--- BEGIN Dataset ---
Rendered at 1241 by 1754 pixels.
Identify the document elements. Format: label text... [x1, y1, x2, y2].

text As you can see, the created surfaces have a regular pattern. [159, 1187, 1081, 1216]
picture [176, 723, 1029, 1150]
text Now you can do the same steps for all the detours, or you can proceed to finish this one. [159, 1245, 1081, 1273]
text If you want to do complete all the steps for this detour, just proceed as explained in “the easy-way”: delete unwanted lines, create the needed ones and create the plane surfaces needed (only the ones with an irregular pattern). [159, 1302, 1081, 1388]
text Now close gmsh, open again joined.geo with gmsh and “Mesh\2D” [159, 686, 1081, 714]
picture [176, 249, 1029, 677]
--- END Dataset ---
### Required task
Please edit the items above by replacing "document elements" with "page elements" and leaving every other part unchanged.

### Result for this task
Rendered at 1241 by 1754 pixels.
Identify the page elements. Format: label text... [x1, y1, x2, y2].

text As you can see, the created surfaces have a regular pattern. [159, 1187, 1081, 1216]
picture [176, 723, 1029, 1150]
text Now you can do the same steps for all the detours, or you can proceed to finish this one. [159, 1245, 1081, 1273]
text If you want to do complete all the steps for this detour, just proceed as explained in “the easy-way”: delete unwanted lines, create the needed ones and create the plane surfaces needed (only the ones with an irregular pattern). [159, 1302, 1081, 1388]
text Now close gmsh, open again joined.geo with gmsh and “Mesh\2D” [159, 686, 1081, 714]
picture [176, 249, 1029, 677]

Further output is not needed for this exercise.